The water you replace with 'fresh' water is actually still fresh water. Unless you added so much salts and minerals in it that you turned it into 'mineral/salt' water.
"
Fresh water (or
freshwater) is any naturally occurring
water containing low
concentrations of dissolved
salts and other
total dissolved solids. Though the term specifically excludes
seawater and
brackish water, it does include non-salty mineral-rich waters such as
chalybeate springs. Fresh water may include water in
ice sheets,
ice caps,
glaciers,
icebergs,
bogs,
ponds,
lakes,
rainfall,
rivers,
streams, and
groundwater contained in underground
aquifers."
Pure uncontaminated water is:
"Water is a compound made up of hydrogen and oxygen, so
pure water would be
water that contains nothing but hydrogen and oxygen."
Therefore: anything other than hydrogen and oxygen is water contaminant.
Potable water:
"Potable water is not
pure water because it almost always contains dissolved impurities. For
water to be
potable, it must have sufficiently low levels of dissolved salts and microbes"
Polluted water:
- Chemical pollution. The most common type of water pollution, chemicals can infiltrate both underground water sources and those sitting on the Earth's surface. ...
- Groundwater pollution. ...
- Microbiological pollution. ...
- Nutrient pollution. ...
- Oxygen-depletion pollution. ...
- Surface water pollution.
So you are talking about polluted water not pure water. And generalising mineral content of water; as I previously stated: I have to ADD minerals to my 'fresh' water because it doesn't have much in there to begin with. So changing water to replace minerals would be counterproductive in my case.
I did watch Father Fish video and he said:
"I have glass lid on top of
this aquarium and had very little evaporation over the years. This tank
only had small top ups since 1998. I use tap water. Do not use RO water. Do not use rain water...."
Experts agree? I haven't seen anyone that is expert or agree on anything regarding Anubias other than general consensus that they are slow growing. There is no study, no experiment, no nothing to say how much Nitrates they remove.
Water Sprite far more effective?
Probably, I'll take your word for it.
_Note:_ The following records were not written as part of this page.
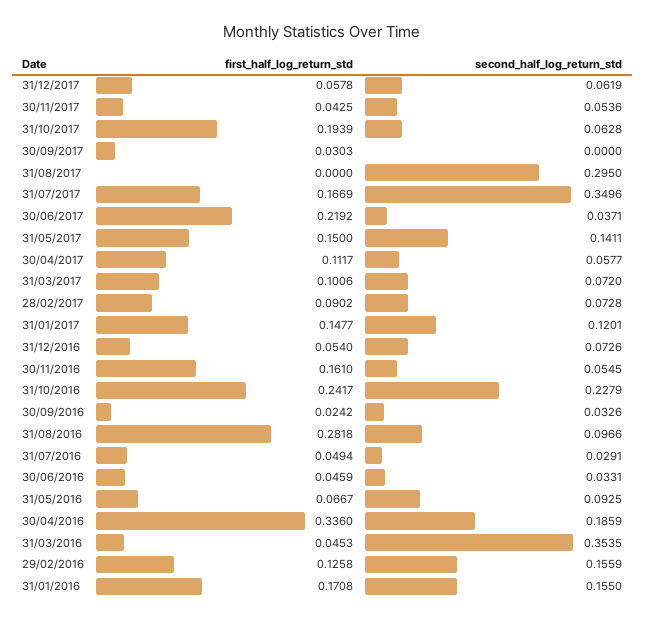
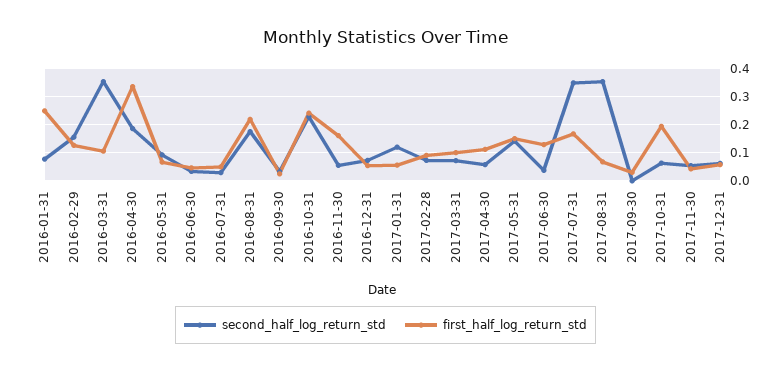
  {
    "first_half_log_return_std": {
      "31/12/2017": 0.0578,
      "30/11/2017": 0.0425,
      "31/10/2017": 0.1939,
      "30/09/2017": 0.0303,
-     "31/08/2017": 0,
+     "31/08/2017": 0.075,
      "31/07/2017": 0.1669,
-     "30/06/2017": 0.2192,
+     "30/06/2017": 0.125,
      "31/05/2017": 0.15,
      "30/04/2017": 0.1117,
      "31/03/2017": 0.1006,
      "28/02/2017": 0.0902,
-     "31/01/2017": 0.1477,
+     "31/01/2017": 0.05,
      "31/12/2016": 0.054,
      "30/11/2016": 0.161,
      "31/10/2016": 0.2417,
      "30/09/2016": 0.0242,
-     "31/08/2016": 0.2818,
+     "31/08/2016": 0.225,
      "31/07/2016": 0.0494,
      "30/06/2016": 0.0459,
      "31/05/2016": 0.0667,
      "30/04/2016": 0.336,
-     "31/03/2016": 0.0453,
+     "31/03/2016": 0.1,
      "29/02/2016": 0.1258,
-     "31/01/2016": 0.1708
+     "31/01/2016": 0.25
    },
    "second_half_log_return_std": {
      "31/12/2017": 0.0619,
      "30/11/2017": 0.0536,
      "31/10/2017": 0.0628,
      "30/09/2017": 0,
-     "31/08/2017": 0.295,
+     "31/08/2017": 0.35,
      "31/07/2017": 0.3496,
      "30/06/2017": 0.0371,
      "31/05/2017": 0.1411,
      "30/04/2017": 0.0577,
      "31/03/2017": 0.072,
      "28/02/2017": 0.0728,
      "31/01/2017": 0.1201,
      "31/12/2016": 0.0726,
      "30/11/2016": 0.0545,
      "31/10/2016": 0.2279,
      "30/09/2016": 0.0326,
-     "31/08/2016": 0.0966,
+     "31/08/2016": 0.175,
      "31/07/2016": 0.0291,
      "30/06/2016": 0.0331,
      "31/05/2016": 0.0925,
      "30/04/2016": 0.1859,
      "31/03/2016": 0.3535,
      "29/02/2016": 0.1559,
-     "31/01/2016": 0.155
+     "31/01/2016": 0.075
    }
  }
I have no idea. I have Anubias/Java Fern and doing experiment to see if they are responsible for lack of Nitrates in my tank or is there another factor.
Challenging water change ritual?
I don't care about your water change ritual. I never stated I don't believe in water change.
In fact I repeatedly stated in this thread:
1. This thread is about unusual Nitrate readings in my tank NOT about water change
2. The reason I'm not changing water is because I want to do experiment to see if Anubias/Java Fern are responsible
3. I'll have to do water changes in my set-up regardless of Nitrates as I have to remove fish poo anyway.
4. I have no interest in making water changeless set up.
Why on Earth do you and another poster or 2 insist on bringing up water change and insisting on arguing about it, well that's the question only you can answer.
The only reason I'm arguing with you is because I'm little bit annoyed with people going on and on about water change 'challenge' issue that I don't care about other than passing interest and curiosity.